Written request 1: Translate this sentence from the text about the healed blind men into Spanish: "At first they were all excited about the miracle of sight that Jesus had given them, but as they talked about how Jesus had healed them, they began to discover some significant differences."

Given text:
···

John 9:1-41

It has been suggested that the origins of denominations occurred when all the healed blind men in the bible met each other. At first they were all excited about the miracle of sight that Jesus had given them, but as they talked about how Jesus had healed them, they began to discover some significant differences. For some, the healing came with simply a touch from Jesus (Matt 9:29; 20:34). Another proudly boasted that he had enough faith so that Jesus didn’t have to touch him to perform the miracle (as recorded Mk 10:52).

Another meekly exclaimed that Jesus not only touched him twice, but also “spit on his eyes” in order for him to see clearly (as Mk also records 8:23). The final one really felt embarrassed to admit that even though a touch wasn’t part of his healing, Jesus’ “spit” wasn’t enough. Jesus had mixed his saliva with dirt and put the mud on his eyes and then told him to go and wash in some pool of water (Jn 9:6-7). Since each one thought his healing was normal and better than the others, they divided into spittites and non-spittites; muddites and non-muddites; touchites and non-touchites. Denominationalism was born.

···

Written request 2: Format as a numbered list the part of the records that opens with the line containing "Locate an element on the screen. free" and closes with the line containing "(B) chest of drawers", skipping blank lines.

···

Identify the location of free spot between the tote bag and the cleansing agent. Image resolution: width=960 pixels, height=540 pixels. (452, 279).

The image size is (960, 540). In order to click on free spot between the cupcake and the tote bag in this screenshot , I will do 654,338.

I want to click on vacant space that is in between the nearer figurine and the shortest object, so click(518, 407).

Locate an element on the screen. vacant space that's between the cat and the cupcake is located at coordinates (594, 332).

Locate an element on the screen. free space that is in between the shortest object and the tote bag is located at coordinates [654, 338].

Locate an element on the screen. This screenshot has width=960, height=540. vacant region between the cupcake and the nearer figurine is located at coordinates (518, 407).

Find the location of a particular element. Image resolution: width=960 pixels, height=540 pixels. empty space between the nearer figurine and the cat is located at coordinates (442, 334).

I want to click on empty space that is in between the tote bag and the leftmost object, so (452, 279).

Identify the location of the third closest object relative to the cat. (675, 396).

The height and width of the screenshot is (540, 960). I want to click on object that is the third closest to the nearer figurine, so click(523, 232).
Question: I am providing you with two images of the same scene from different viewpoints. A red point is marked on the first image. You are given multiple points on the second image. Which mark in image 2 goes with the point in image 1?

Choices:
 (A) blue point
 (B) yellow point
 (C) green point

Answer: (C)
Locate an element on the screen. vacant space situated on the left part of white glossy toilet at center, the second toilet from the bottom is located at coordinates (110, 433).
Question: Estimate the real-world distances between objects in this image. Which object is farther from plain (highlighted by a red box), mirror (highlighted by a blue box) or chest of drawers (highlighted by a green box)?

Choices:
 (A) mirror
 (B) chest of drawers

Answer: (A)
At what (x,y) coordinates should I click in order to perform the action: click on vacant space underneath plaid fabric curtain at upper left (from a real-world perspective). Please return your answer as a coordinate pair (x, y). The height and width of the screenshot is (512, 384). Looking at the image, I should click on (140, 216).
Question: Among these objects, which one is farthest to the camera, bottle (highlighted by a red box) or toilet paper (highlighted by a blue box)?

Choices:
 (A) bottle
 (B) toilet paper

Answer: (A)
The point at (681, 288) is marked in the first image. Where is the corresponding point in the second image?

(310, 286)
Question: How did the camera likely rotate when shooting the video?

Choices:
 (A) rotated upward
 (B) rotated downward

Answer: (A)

···

Task response 1: Al principio todos estaban entusiasmados con el milagro de la vista que Jesús les había dado, pero, al hablar de cómo Jesús los había sanado, empezaron a descubrir algunas diferencias significativas.

Task response 2:
1. Locate an element on the screen. free space that is in between the shortest object and the tote bag is located at coordinates [654, 338].
2. Locate an element on the screen. This screenshot has width=960, height=540. vacant region between the cupcake and the nearer figurine is located at coordinates (518, 407).
3. Find the location of a particular element. Image resolution: width=960 pixels, height=540 pixels. empty space between the nearer figurine and the cat is located at coordinates (442, 334).
4. I want to click on empty space that is in between the tote bag and the leftmost object, so (452, 279).
5. Identify the location of the third closest object relative to the cat. (675, 396).
6. The height and width of the screenshot is (540, 960). I want to click on object that is the third closest to the nearer figurine, so click(523, 232).
7. Question: I am providing you with two images of the same scene from different viewpoints. A red point is marked on the first image. You are given multiple points on the second image. Which mark in image 2 goes with the point in image 1?
8. Choices:
9.  (A) blue point
10.  (B) yellow point
11.  (C) green point
12. Answer: (C)
13. Locate an element on the screen. vacant space situated on the left part of white glossy toilet at center, the second toilet from the bottom is located at coordinates (110, 433).
14. Question: Estimate the real-world distances between objects in this image. Which object is farther from plain (highlighted by a red box), mirror (highlighted by a blue box) or chest of drawers (highlighted by a green box)?
15. Choices:
16.  (A) mirror
17.  (B) chest of drawers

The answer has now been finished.